El debate es sin duda interesante y además asombrosamente real, en una sociedad en la que a estas alturas no parece debatirse nada, porque ya se encargan los desmesurados rifirrafes mediáticos de acabar con la afición. Aquí surge precisamente la cuestión que personalmente más me preocupa. Cuándo se clama por la cadena perpetua y quién suele ser el portavoz.

Es obvio que la Constitución ha marginado un planteamiento retributivo de la pena: "El que la hace la paga", para entendernos... Sólo implícitamente se dará por hecho que el reproche social que determinadas conductas merezcan, o la alarma que su frecuencia pueda ocasionar entre los ciudadanos, deben verse reflejados en la cuantía de la pena, sin perjuicio de las consecuencias que de sus virtudes reinsertadoras cupiera luego apreciar. Lo del "ojo por ojo" aparece más bien como síntoma de barbarie. Es paradójicamente muy de agradecer que nos lo recuerden desde países a los que consideramos incivilizados y fanáticos, en los que a la mujer que fue cegada con ácido se le reconoce el derecho a hacer lo propio, con obvia dificultad, derramándolo ella misma en los ojos de quien la agredió.

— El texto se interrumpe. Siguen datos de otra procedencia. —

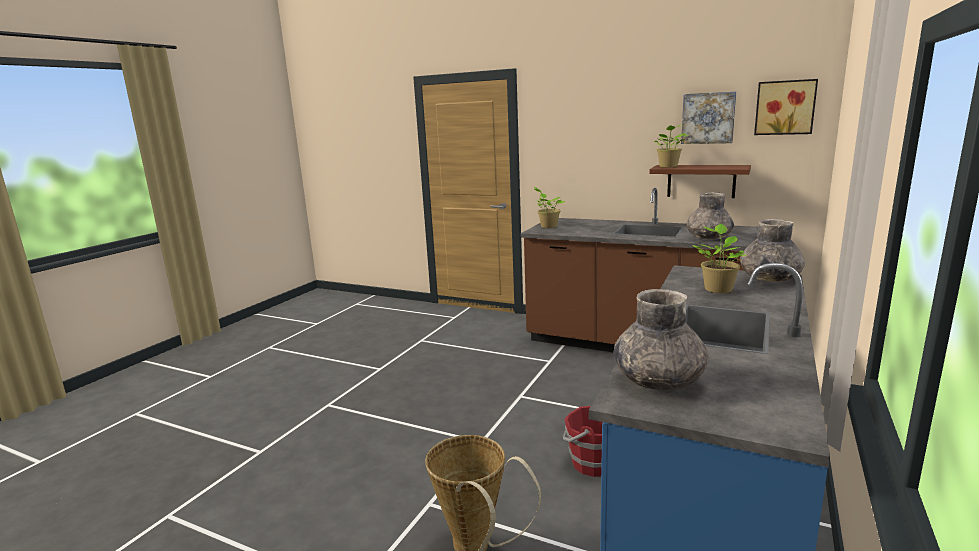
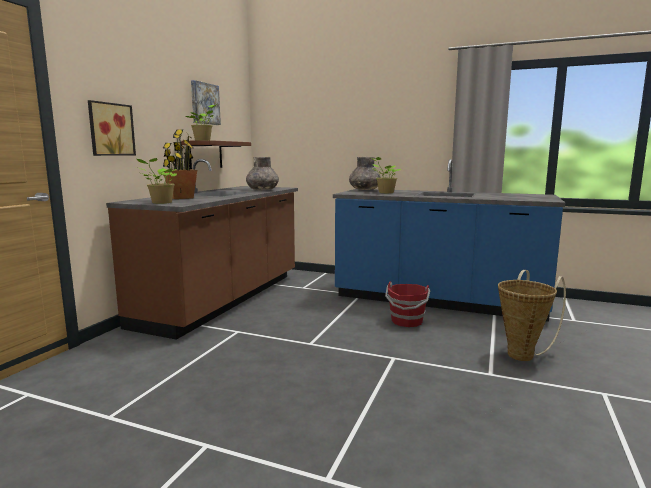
camera: 95 degrees left, 5 degrees down
grey vase [613,289,709,390] -> none
picture [754,79,818,135] -> picture moved to [88,100,136,156]
none -> potted plant [163,129,197,199]

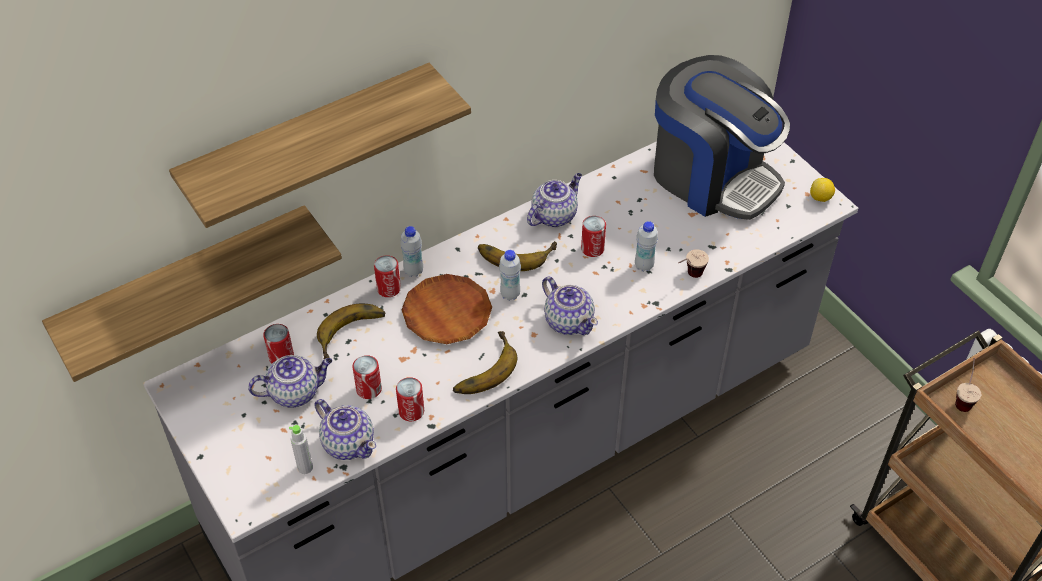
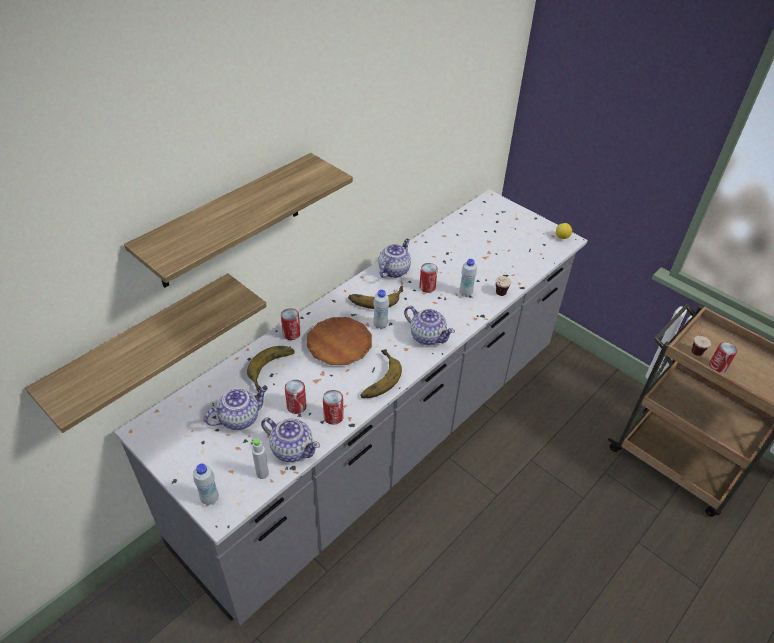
camera: 15 degrees left, 5 degrees down
can [263,324,294,364] -> can moved to [709,342,737,373]
white bottle [400,226,423,277] -> white bottle moved to [193,463,219,506]
coffee machine [654,55,790,220] -> none

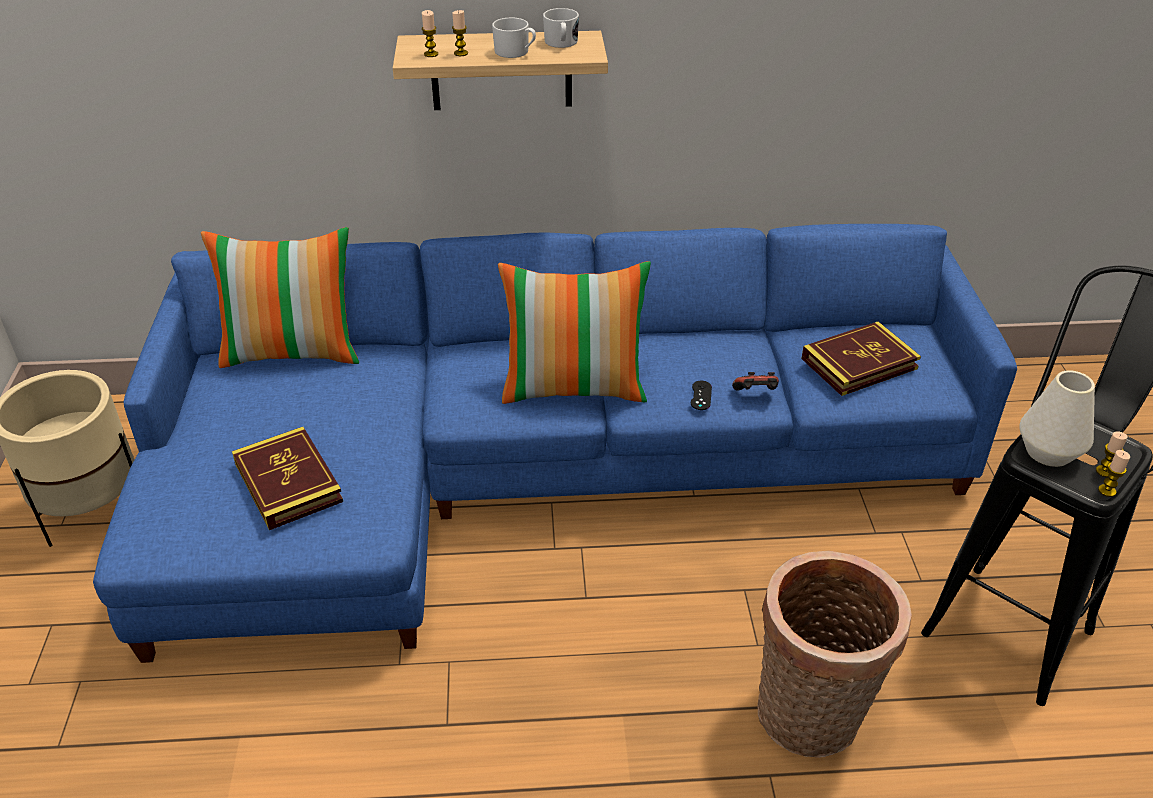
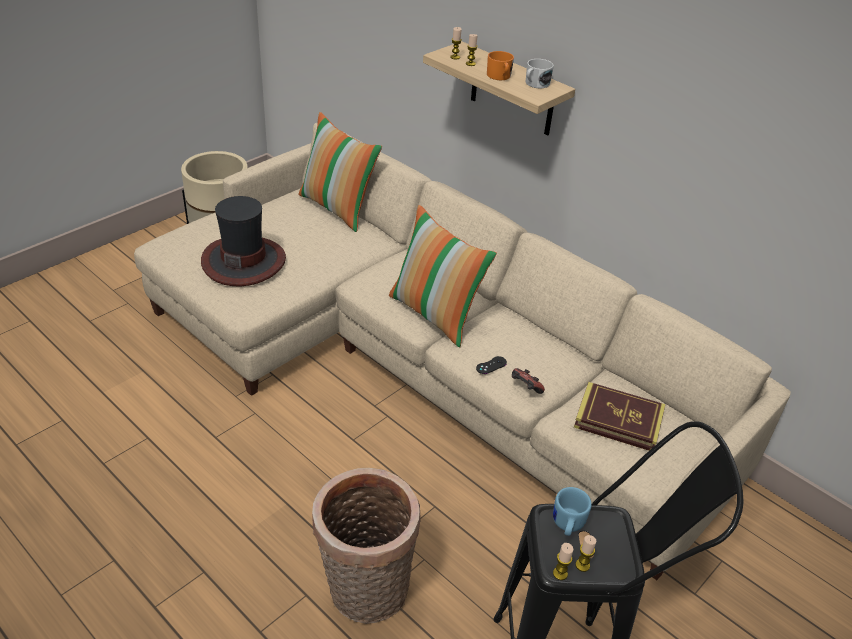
camera: 45 degrees right, 0 degrees up
blue sofa [93,224,1017,663] -> beige sofa [134,123,791,580]
book [232,427,343,530] -> hat [201,196,286,286]
white mug [492,17,536,58] -> orange mug [487,51,514,80]
white vase [1020,370,1095,467] -> blue mug [553,487,592,536]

Lo políticamente correcto será afirmar que esas cosas no pasan por aquí, pero la cruda realidad nos llevaría a sugerir que no por falta de ganas. Si la terrible lacra de los atentados terroristas suele encontrar como eco que algún bárbaro exija el restablecimiento, afortunadamente inconstitucional, de la pena de muerte, los crímenes que convulsionan en mayor medida a la sociedad parecen exigir recogidas de firmas destinadas a satisfacer reivindicaciones más emocionales que apoyadas en argumentos susceptibles de discusión. Dado que los medios tienden a apoyar la jugada, a ver quién es el guapo que se desmarca del referéndum.

Durante años se ha clamado, con toda razón, por la necesidad de contemplar a las víctimas como un factor central de la lucha contra la delincuencia. Me temo, sin embargo, que se está dando paso a una paradójica victimología. Si a algunos ciudadanos (dejemos al margen a los políticos, por razones fácilmente imaginables, que no son del caso), acusados con mayor o menor fundamento de conductas rechazables, se los somete mediáticamente a "penas de banquillo", incompatibles con nuestro acendrado garantismo y la constitucional presunción de inocencia, a más de una víctima se le acaba sometiendo a una "pena de plató" que afecta gravemente a su dignidad. Que quien ha sufrido en propia carne la barbarie no se halle en las mejores condiciones para mantener la mesura y ecuanimidad que exigen debates sobre política criminal es fácilmente comprensible. Que haya quien provoque y explote su desahogo, tan comprensible personalmente como poco edificante socialmente, parece una innecesaria crueldad que añadir a la ya tan injustamente sufrida.